Dear Commons Community,
In response to an article commenting on how Vietnam “walloped” the United States and the European Union countries on the latest PISA test results, Diane Ravitch commented on the value of these tests to predict anything other than performance on tests.
“In a newly released summary of PISA test scores, students in Vietnam had higher test scores than their 15-year-old peers in the U.S. and most European Union nations.
For some in the U.S. media, this will set off alarm bells, produce hand-wringing, and provoke fears of “a Sputnik moment,” arrived again.

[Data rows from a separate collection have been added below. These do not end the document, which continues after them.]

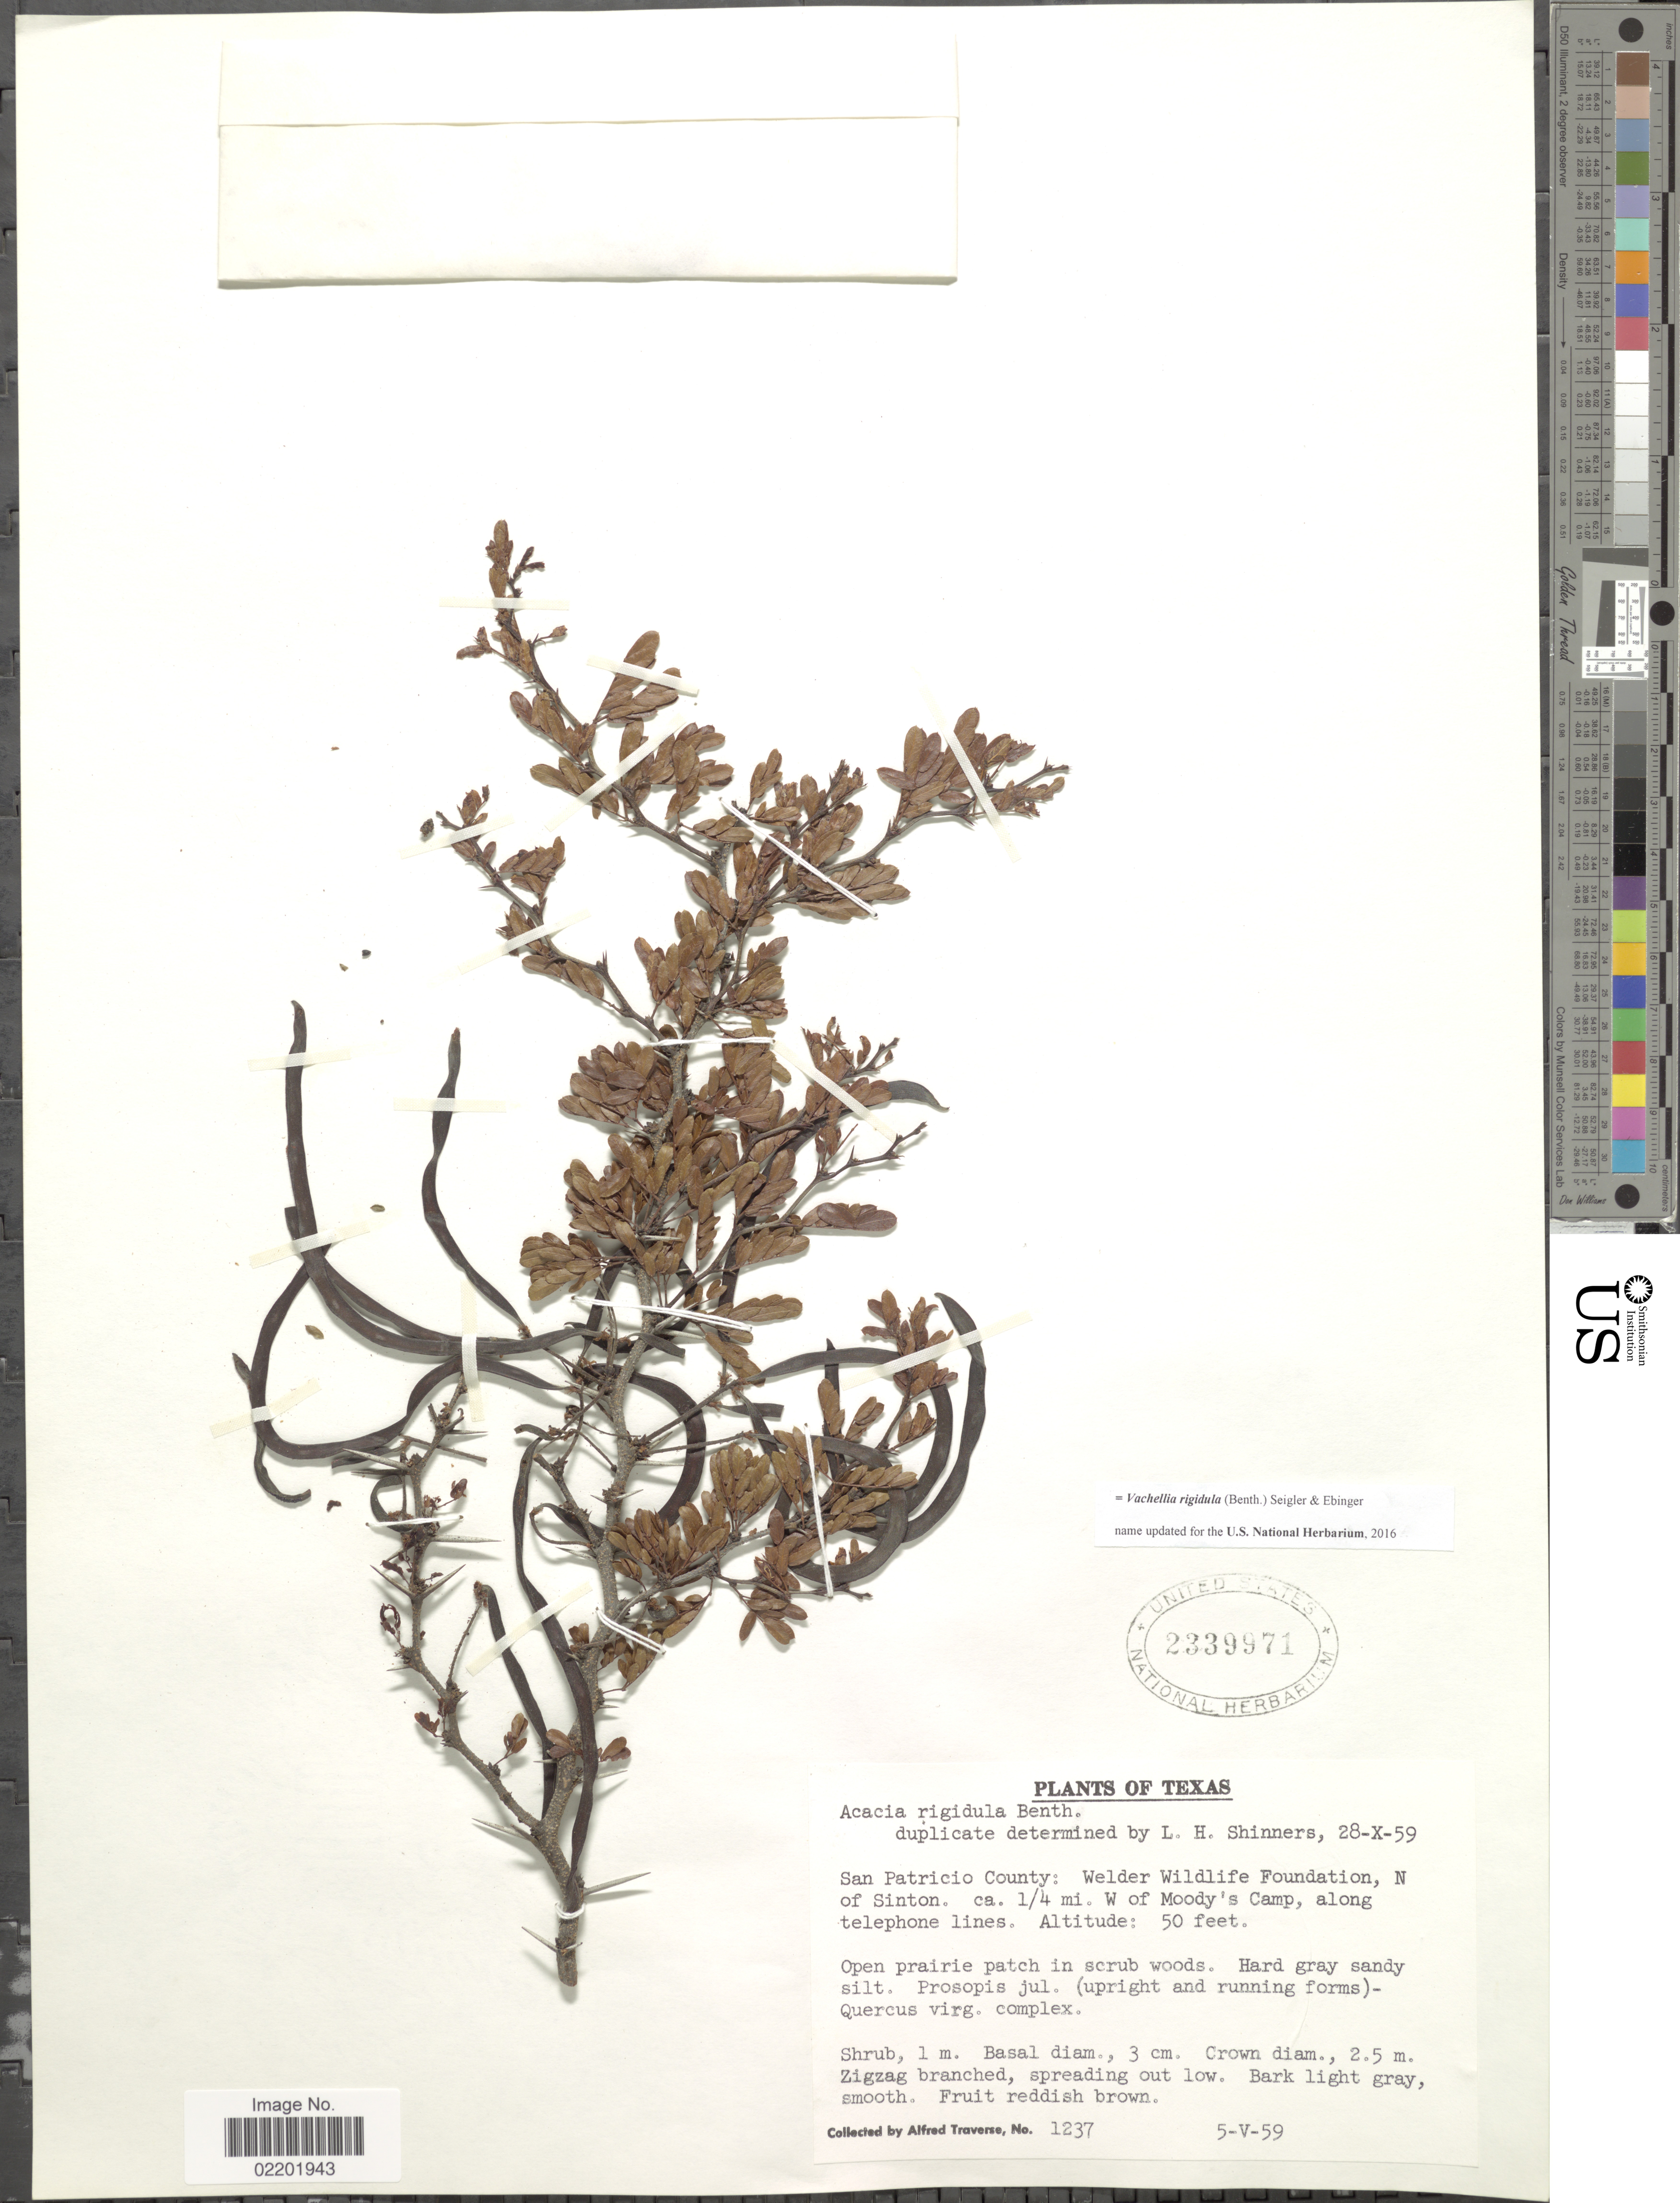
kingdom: Plantae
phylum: Tracheophyta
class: Magnoliopsida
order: Fabales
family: Fabaceae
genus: Vachellia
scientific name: Vachellia rigidula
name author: (Benth.) Seigler & Ebinger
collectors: A. Traverse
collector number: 1237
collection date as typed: Transcribed d/m/y: 5/5/59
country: United States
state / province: Texas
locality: San Patricio County, Welder Wildlife Foundation, N of Sinton, ca 1/4 mi W of Moody's Camp, along telephone lines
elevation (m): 15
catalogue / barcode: US 2339971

A Vietnamese newspaper reported:
“Vietnam ranked 12th out of 76 economies in a new global education survey, overtaking the US and many EU countries, international media reported Wednesday.
“The rankings by the economic think tank OECD were based on 15-year-olds’ performance in maths and science tests. The US placed 28th while most of the EU, including Denmark, Sweden and the UK were outside the top 15.

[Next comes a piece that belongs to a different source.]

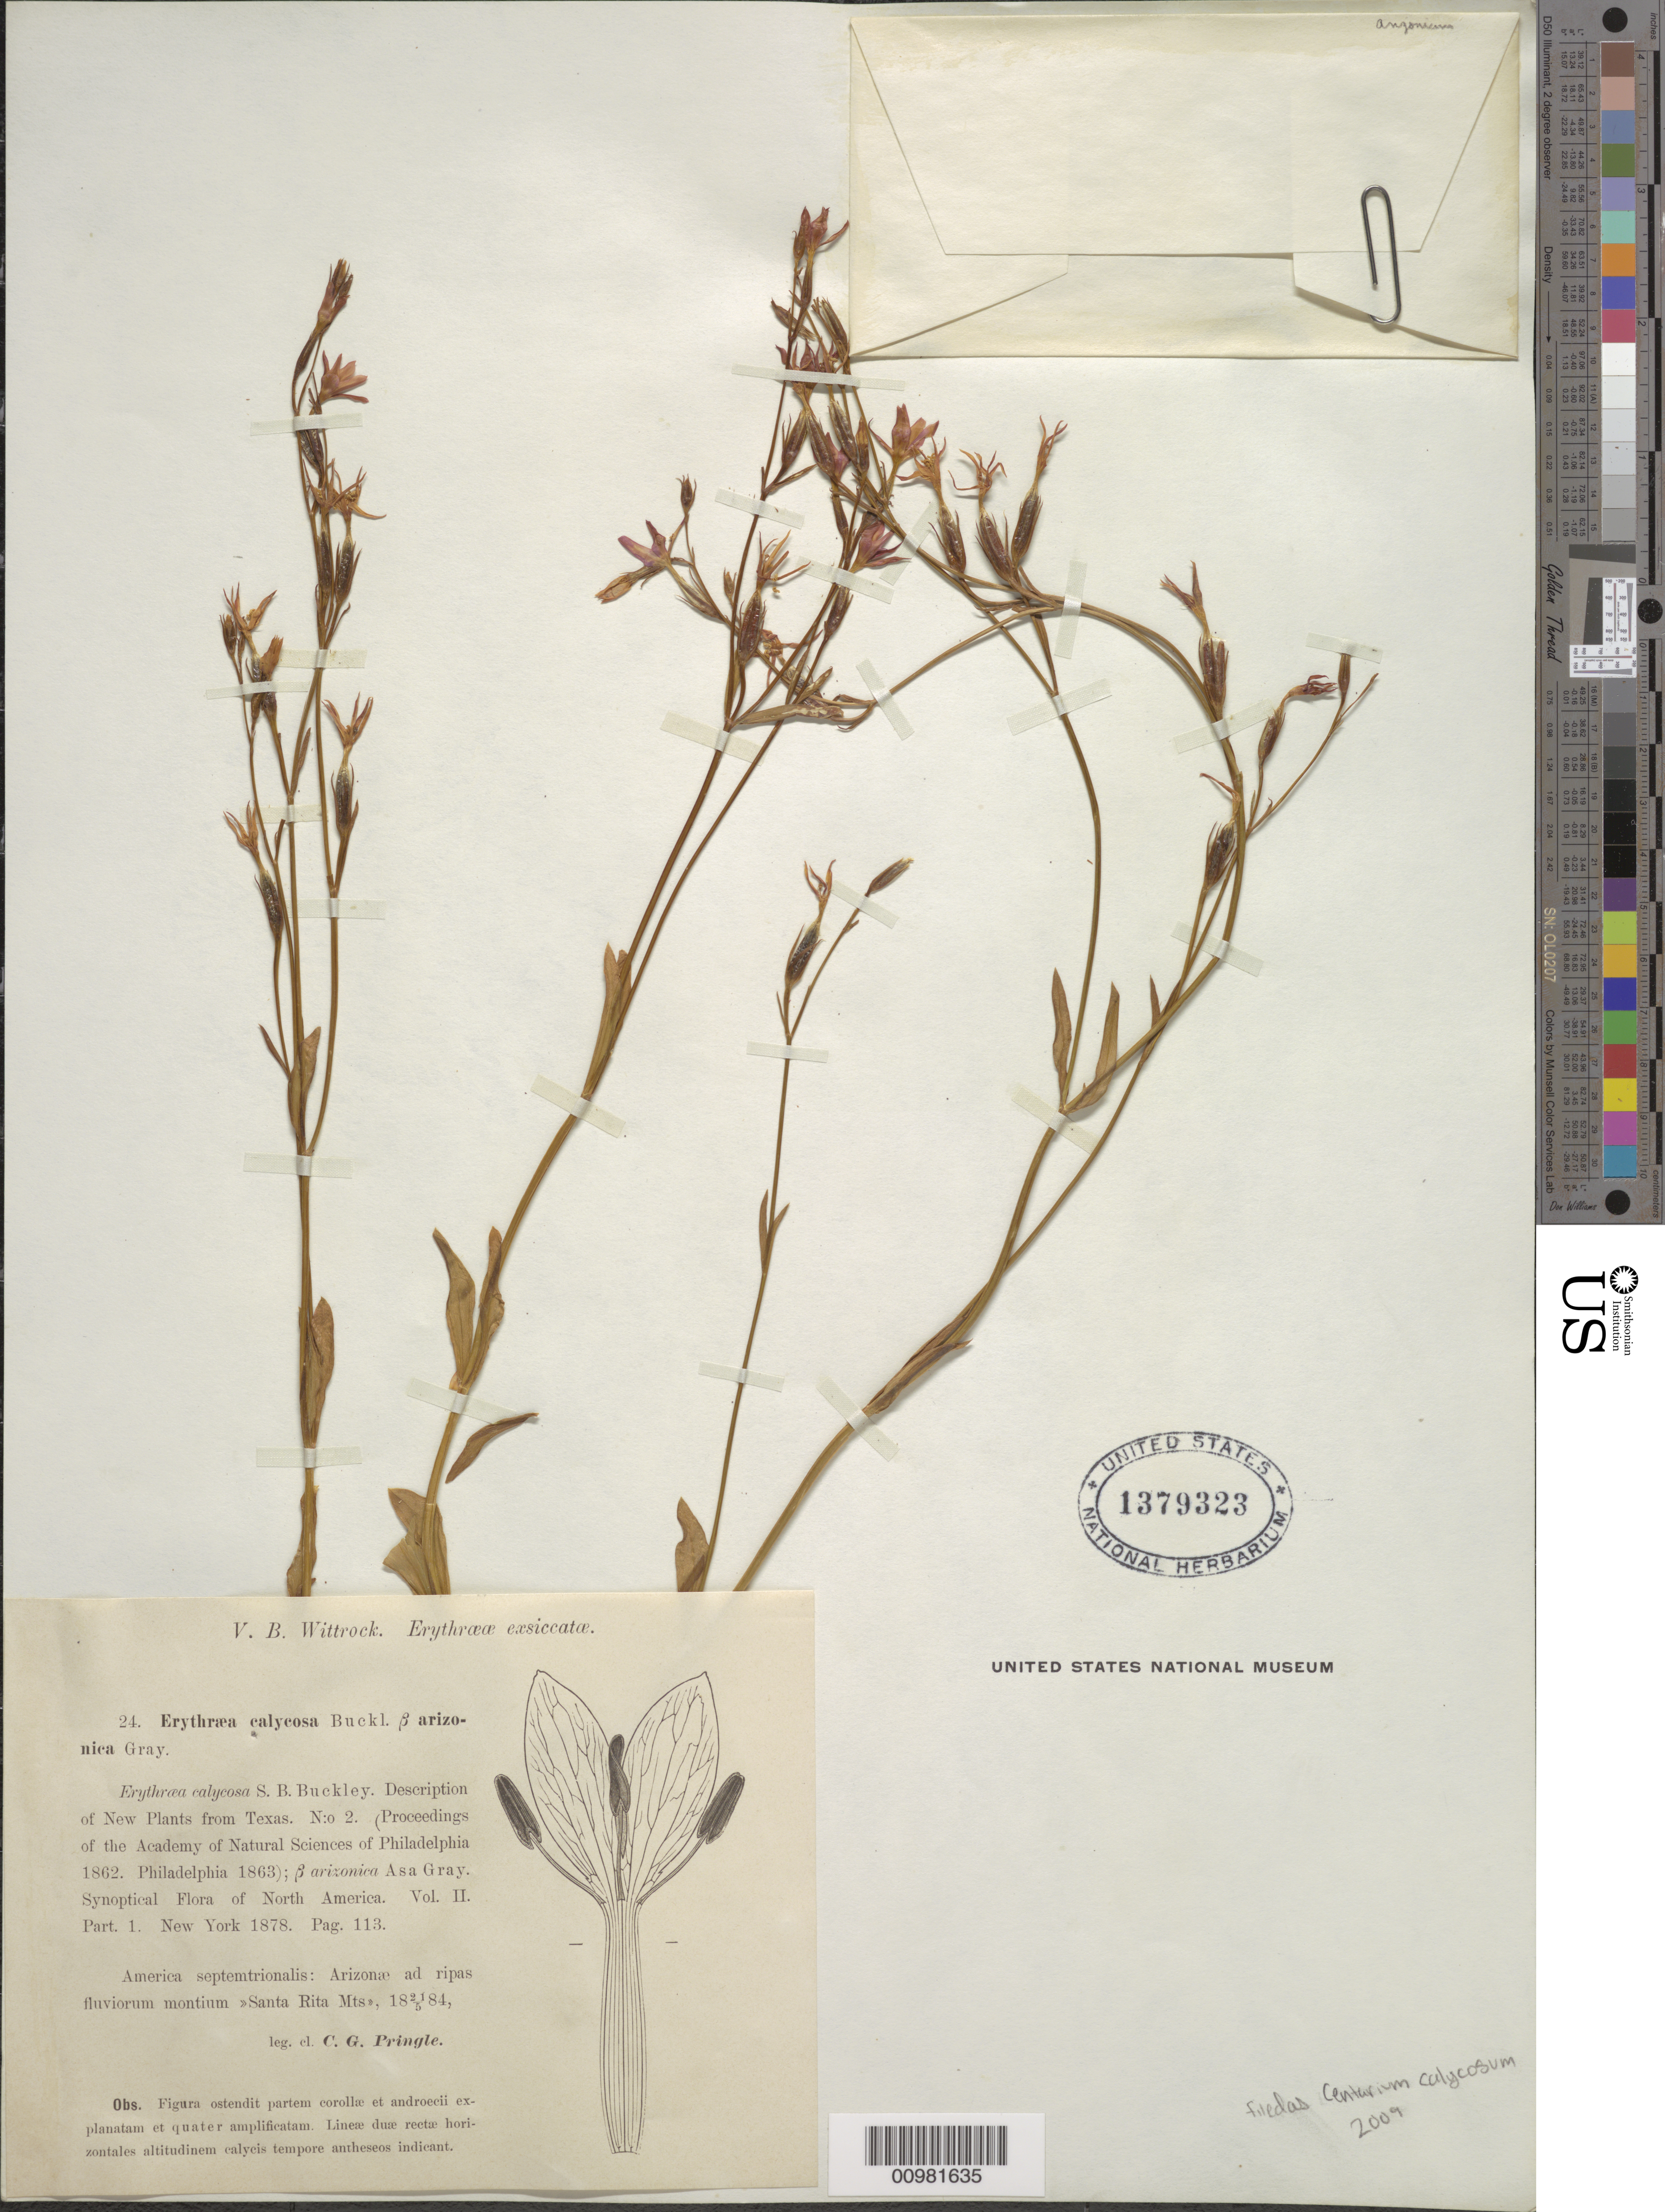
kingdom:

“Asian economies dominated the top positions. Singapore took the top place, followed by Hong Kong, South Korea, Japan and Taiwan, BBC reported.”
Andreas Schleicher of the OECD said the survey showed that Asian nations excel because they have excellent teachers with high expectations. “There’s a lot of rigor, a lot of focus and coherence,” he told BBC.” And he said that the test scores predicted future economic growth.”
However, in a 2013 interview, Vietnam’s deputy education commissioner took issue with Schleicher’s assessment of the PISA results:
“Nguyen Vinh Hien, Deputy Minister of Education and Training, told Tuoi Tre (youth) newspaper on Friday that the Program for International Student Assessment, or PISA, does not assess students’ overall competence…
“Even though PISA’s 2012 results, announced early this week, ranked Vietnam over many wealthy western countries, including the US, in math and science, “we have to be honest and admit that if fully assessed, Vietnamese students’ capacity is still poor,” Hien said….
“Dr. Giap Van Duong also wrote in the newspaper that compared to “the four pillars of education” prescribed by UNESCO–learning to know, learning to do, learning to live together, and learning to be–PISA targets only a small part of the first pillar.
Duong holds a doctorate in physics and used to work with universities in England and Austria.
“He said PISA tests were limited because they use 15-year-olds as their subjects. At that age, students are still immature and their knowledge is far from meeting the demand of practical fields like business, administration, culture, and arts, he said.
“If the test targeted older people such as 20-year-old university students or 30-year-olds who are working, Vietnam’s results would “definitely” be much lower, according to Duong.
“In fact, many Vietnamese students fail to land a job after graduation. When they study overseas, many have difficulties in meeting the requirements of advanced education systems like team-work, problem solving and creativity, he said.”
“Duong went on to quote the Asian Productivity Organization’s 2012 report as saying that Vietnamese people’s productivity is about 20 times lower than that of American people.”
Duong added:
“Vietnamese education’s focus is on learning to pass exams. The whole system operates to serve only one purpose: exams.”
“Students here take exams to enroll in the first grade, the sixth-grade, the tenth-grade, and then universities, and every exam is “tense” and “competitive,” the scholar said.
“The tradition of learning to pass exams” is typical of Confucian education systems and is also found in other Asian countries like China, Japan, Singapore, and South Korea, he said.
All these countries ranked high in PISA tests, although their development is on par with or lower than that of the US and western countries.
This indicated that the tradition probably affected the tests’ results, Duong said.
“He noted that among countries with Confucian traditions, Vietnam ranked the lowest, so there was no reason to be happy about the country’s ranking.”
Ravitch concluded:
“The international tests are vastly overrated. It is not clear that the test-taking skills of 15-year-olds predict anything at all about the future of the economy. When the first international test of math was offered in 1964, 12 nations took it. The U.S. came in next to last in eighth grade and dead last in twelfth grade. Yet over the next fifty years, the U.S. economy outperformed the other 11 nations. The test scores predicted nothing at all.
As the Vietnamese deputy commissioner said, PISA measures only one dimension: test-taking skills. Whatever value the standardized tests have is overshadowed by the collateral damage they do to the quality of education and to the standardizing of young minds.
What matters most today is the liberation of minds to be creative, imaginative, compassionate, and collegial. The world is in a mess and we don’t need more fiercely competitive, me-first people. We need thoughtful and knowledgeable people who know how to resolve conflicts.
Above all, we need the one quality that the international tests can’t measure: Wisdom.”